Believe it or not, sprinters (like Asafa Powel, or Usain Bolt) don’t train like Olympic wrestlers (Kurt Angle).
They train for their sport. Specifically.
Hence sport specific training.
Competition only formalizes what is already being done.
Training like a powerlifter makes you a powerlifter.
Training like a bodybuilder makes you a bodybuilder.
It really just sounds like someone beat you at your own sport without them ever having competed so you feel the need to gatekeep. You didn’t by any chance tell someone who was training like a boxer without ever competing that he was not a boxer and he handed it to you did you?
Thank you for refuting yourself because the competition itself is built on the practice that you deny counts.
You’re confining yourself to a narrow, externally validated version of a sport, ignoring the objective principles that actually define it.
You assert “you aren’t a powerlifter without competing,” yet competing requires doing the very training you dismiss. The premise undercuts itself and that’s called circular reasoning.
If identity depends on external approval, then by your logic nobody was ever a powerlifter, athlete, or expert until someone else certified them. Yet competitions, records, and federations exist because people trained and mastered the practice first, not the other way around. Denying the validity of training outside a platform ignores the very foundation that makes the sport possible.

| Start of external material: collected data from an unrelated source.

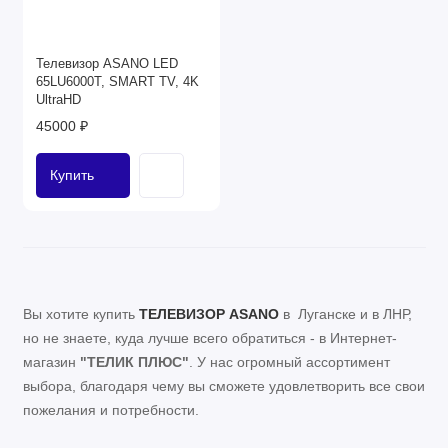
Телевизор ASANO LED
65LU6000T, SMART TV, 4K
UltraHD
45000 ₽
Купить
Вы хотите купить
в Луганске и в ЛНР
,
ТЕЛЕВИЗОР
ASANO
но не знаете, куда лучше всего обратиться - в Интернет-
магазин
"ТЕЛИК ПЛЮС"
. У нас огромный ассортимент
выбора, благодаря чему вы сможете удовлетворить все свои
пожелания и потребности.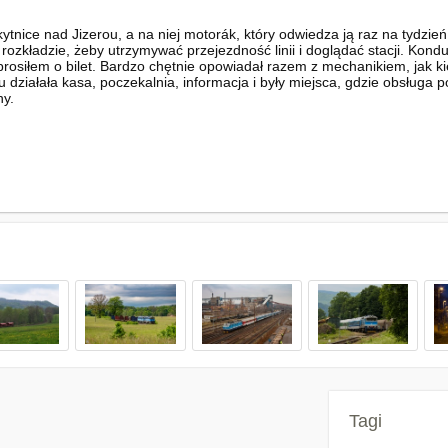
tnice nad Jizerou, a na niej motorák, który odwiedza ją raz na tydzi
ozkładzie, żeby utrzymywać przejezdność linii i doglądać stacji. Kond
prosiłem o bilet. Bardzo chętnie opowiadał razem z mechanikiem, jak ki
dku działała kasa, poczekalnia, informacja i były miejsca, gdzie obsług
ny.
Tagi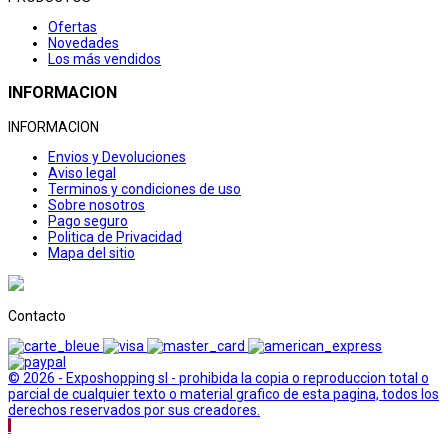
Ofertas
Novedades
Los más vendidos
INFORMACION
INFORMACION
Envios y Devoluciones
Aviso legal
Terminos y condiciones de uso
Sobre nosotros
Pago seguro
Politica de Privacidad
Mapa del sitio
Contacto
© 2026 - Exposhopping sl - prohibida la copia o reproduccion total o
parcial de cualquier texto o material grafico de esta pagina, todos los
derechos reservados por sus creadores.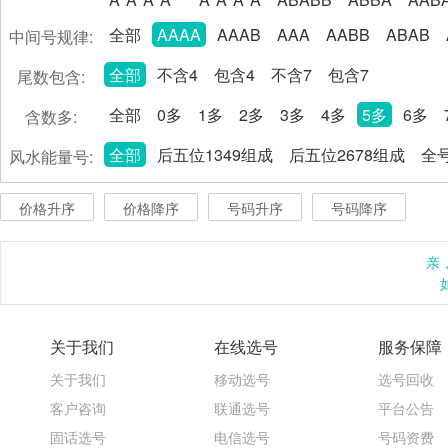
全部
AAAA
AAAB
AAA
AABB
ABAB
中间号规律:
全部
不含4
包含4
不含7
包含7
尾数包含:
全部
0多
1多
2多
3多
4多
5多
6多
含数多:
全部
后五位1349组成
后五位2678组成
全号
风水能量号:
价格升序
价格降序
号码升序
号码降序
亲
关于我们
在线选号
服务保障
关于我们
移动选号
选号回收
客户咨询
联通选号
平台公告
固话选号
电信选号
号码资费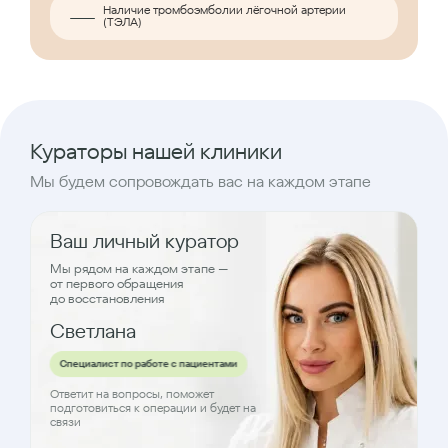
Наличие тромбоэмболии лёгочной артерии
(ТЭЛА)
Кураторы нашей клиники
Мы будем сопровождать вас на каждом этапе
Ваш личный куратор
Мы рядом на каждом этапе —
от первого обращения
до восстановления
Светлана
Специалист по работе с пациентами
Ответит на вопросы, поможет
подготовиться к операции и будет на
связи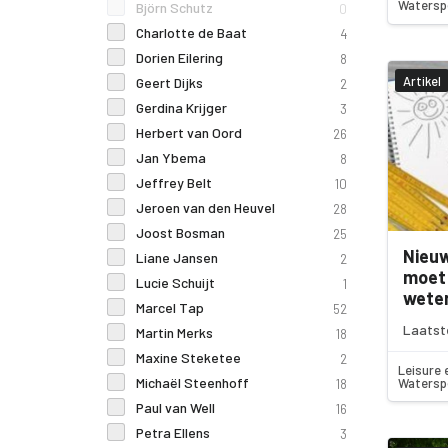
Watersp
Björn Schutz
0
Charlotte de Baat
4
Dorien Eilering
8
Artikel
Geert Dijks
2
Gerdina Krijger
3
Herbert van Oord
26
Jan Ybema
8
Jeffrey Belt
10
Jeroen van den Heuvel
28
Joost Bosman
25
Nieuw
Liane Jansen
2
moet 
Lucie Schuijt
1
wete
Marcel Tap
52
Laatst
Martin Merks
18
Maxine Steketee
2
Leisure 
Michaël Steenhoff
Watersp
18
Paul van Well
16
Petra Ellens
3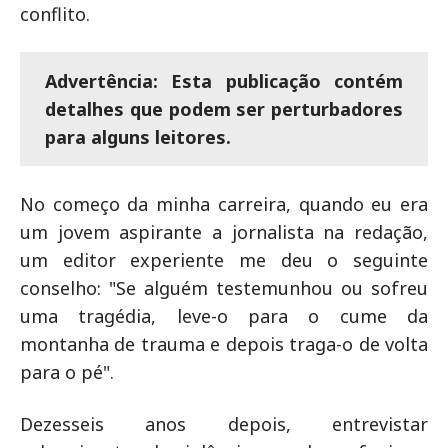
conflito.
Advertência: Esta publicação contém
detalhes que podem ser perturbadores
para alguns leitores.
No começo da minha carreira, quando eu era
um jovem aspirante a jornalista na redação,
um editor experiente me deu o seguinte
conselho: "Se alguém testemunhou ou sofreu
uma tragédia, leve-o para o cume da
montanha de trauma e depois traga-o de volta
para o pé".
Dezesseis anos depois, entrevistar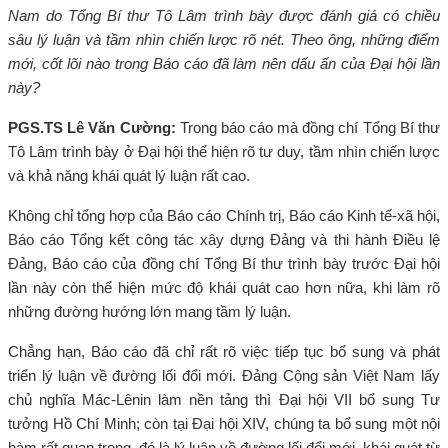
Nam do Tổng Bí thư Tô Lâm trình bày được đánh giá có chiều
sâu lý luận và tầm nhìn chiến lược rõ nét. Theo ông, những điểm
mới, cốt lõi nào trong Báo cáo đã làm nên dấu ấn của Đại hội lần
này?
PGS.TS Lê Văn Cường:
Trong báo cáo mà đồng chí Tổng Bí thư
Tô Lâm trình bày ở Đại hội thể hiện rõ tư duy, tầm nhìn chiến lược
và khả năng khái quát lý luận rất cao.
Không chỉ tổng hợp của Báo cáo Chính trị, Báo cáo Kinh tế-xã hội,
Báo cáo Tổng kết công tác xây dựng Đảng và thi hành Điều lệ
Đảng, Báo cáo của đồng chí Tổng Bí thư trình bày trước Đại hội
lần này còn thể hiện mức độ khái quát cao hơn nữa, khi làm rõ
những đường hướng lớn mang tầm lý luận.
Chẳng hạn, Báo cáo đã chỉ rất rõ việc tiếp tục bổ sung và phát
triển lý luận về đường lối đổi mới. Đảng Cộng sản Việt Nam lấy
chủ nghĩa Mác-Lênin làm nền tảng thì Đại hội VII bổ sung Tư
tưởng Hồ Chí Minh; còn tại Đại hội XIV, chúng ta bổ sung một nội
hàm rất quan trọng, đó là lý luận về đường lối đổi mới, khái quát từ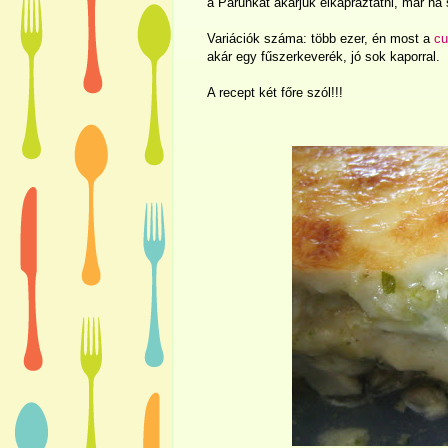
a Párunkat akarjuk elkápráztatni, már ha s
Variációk száma: több ezer, én most a
cu
akár egy fűszerkeverék, jó sok kaporral.
A recept két főre szól!!!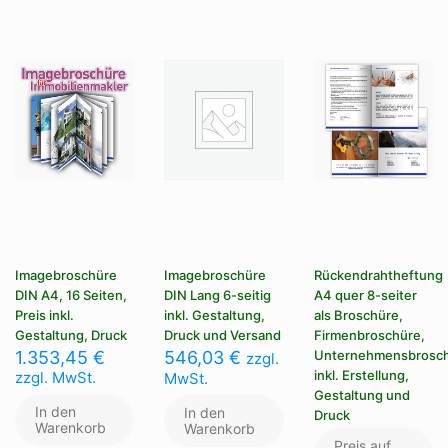
Imagebroschüre
Imagebroschüre
Rückendrahtheftung
DIN A4, 16 Seiten,
DIN Lang 6-seitig
A4 quer 8-seiter
Preis inkl.
inkl. Gestaltung,
als Broschüre,
Gestaltung, Druck
Druck und Versand
Firmenbroschüre,
1.353,45
€
546,03
€
Unternehmensbrosc
zzgl.
inkl. Erstellung,
zzgl. MwSt.
MwSt.
Gestaltung und
In den
In den
Druck
Warenkorb
Warenkorb
Preis auf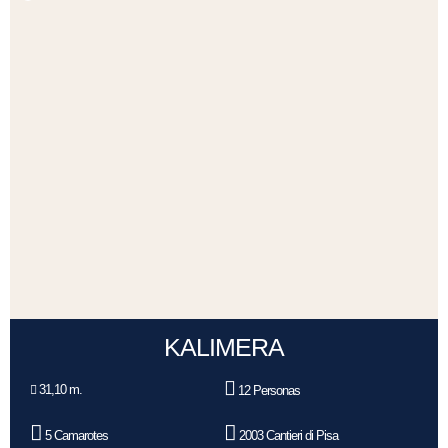
KALIMERA
31,10 m.
12 Personas
5 Camarotes
2003 Cantieri di Pisa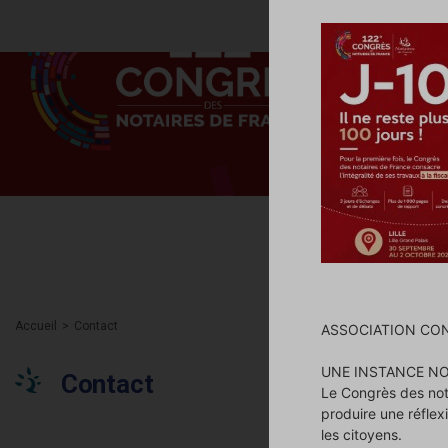
Accueil
Contact
ASSOCIATION CON
UNE INSTANCE NO
Contact
Le Congrès des nota
produire une réflex
les citoyens.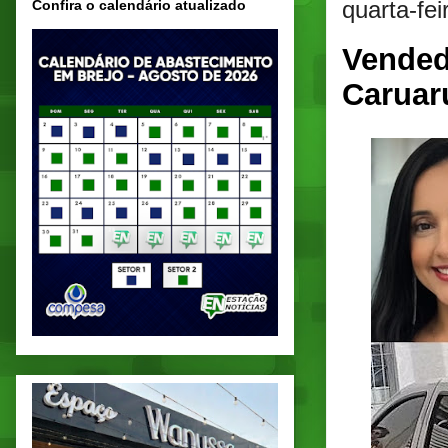
quarta-fe
Confira o calendário atualizado
Vended
Caruar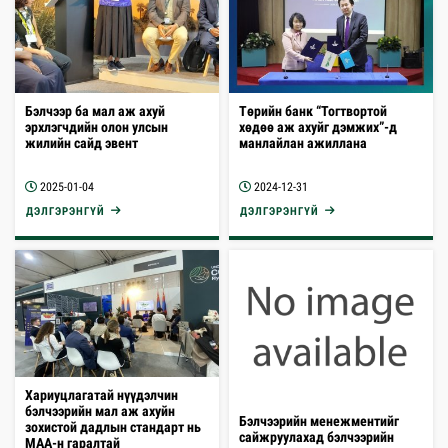
Бэлчээр ба мал аж ахуй
Төрийн банк “Тогтвортой
эрхлэгчдийн олон улсын
хөдөө аж ахуйг дэмжих”-д
жилийн сайд эвент
манлайлан ажиллана
2025-01-04
2024-12-31
ДЭЛГЭРЭНГҮЙ
ДЭЛГЭРЭНГҮЙ
Хариуцлагатай нүүдэлчин
бэлчээрийн мал аж ахуйн
Бэлчээрийн менежментийг
зохистой дадлын стандарт нь
сайжруулахад бэлчээрийн
МАА-н гаралтай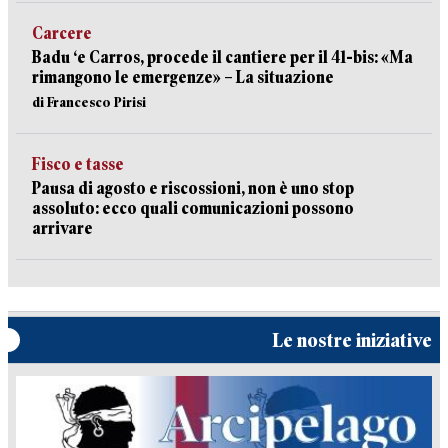
Carcere
Badu ‘e Carros, procede il cantiere per il 41-bis: «Ma
rimangono le emergenze» – La situazione
di Francesco Pirisi
Fisco e tasse
Pausa di agosto e riscossioni, non è uno stop
assoluto: ecco quali comunicazioni possono
arrivare
Le nostre iniziative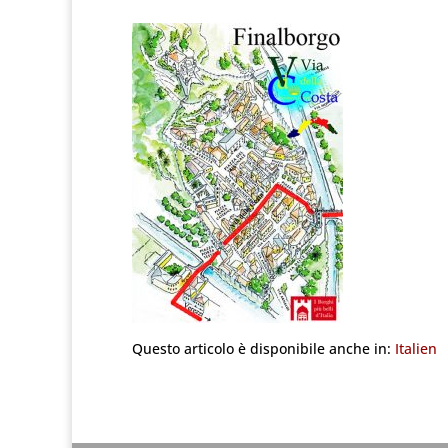
Questo articolo è disponibile anche in:
Italien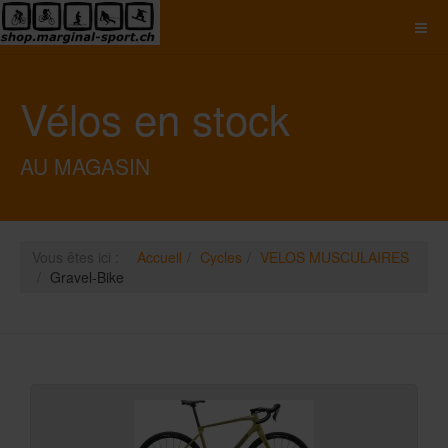
Vélos en stock
AU MAGASIN
Vous êtes ici :
Accueil
Cycles
VELOS MUSCULAIRES
Gravel-Bike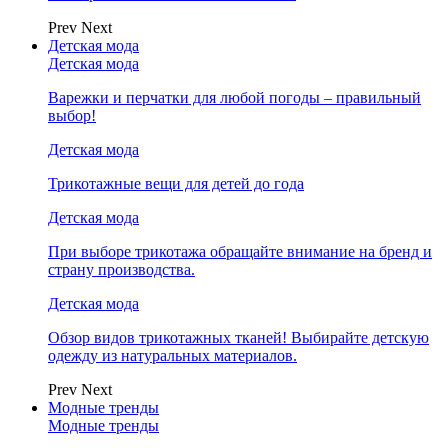
Prev
Next
Детская мода
Детская мода
Варежки и перчатки для любой погоды – правильный
выбор!
Детская мода
Трикотажные вещи для детей до года
Детская мода
При выборе трикотажа обращайте внимание на бренд и
страну производства.
Детская мода
Обзор видов трикотажных тканей! Выбирайте детскую
одежду из натуральных материалов.
Prev
Next
Модные тренды
Модные тренды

You claim you aren’t a powerlifter until you compete. Yet the IPF considers the USAPL illegitimate which is why it suspended it and is still expelled today. Sorry bubba, your meet at the USAPL doesn’t count. The judges from the IPF have to stamp “powerlifter” on your forehead before you can call yourself one.
That’s a lot of words to avoid admitting you don’t have an argument. Let’s try again. If identity depends on external approval, then by your logic nobody was ever a powerlifter, athlete, or expert until someone else certified them.
You’re the one who discovers stranger and stranger arguments against a fact that if somebody does not compete/aim to compete in a sport he does not represent it.
It’s sad if you feel only things under label or bodybuilding or powerlifting can be impressive.
Guy pulling 800lbs is impressive, but it does not matter in PL unless done in a meet. You earlier mentioned Thor pulling 501kg. But why him pulling 505kg and 510kg now were much more noticeable?
It would be insane if somebody could participate to a meet with a month old lift. PL meets don’t always measure who’s strongest, they measure who performs best at that day while judged by others by a set of rules.
In my last meet I did 40kg smaller total than on a meet before, because I was sick. I did not cry about it or demanded win based on my gym lifts. It was what it was. Better to take your failures as a man.
That’s the idea on competing, you set up against others and see how you perform. And it can be intimidating. If it’s not your thing, don’t do it.
Look man, you can identify to whatever you want. But people classify you based on what you do, not on how you feel.
You just said people classify you based on what you do. Therefore if I do bodybuilding, then I’m a bodybuilder. That supports my point that someone doing powerlifting training is a powerlifter.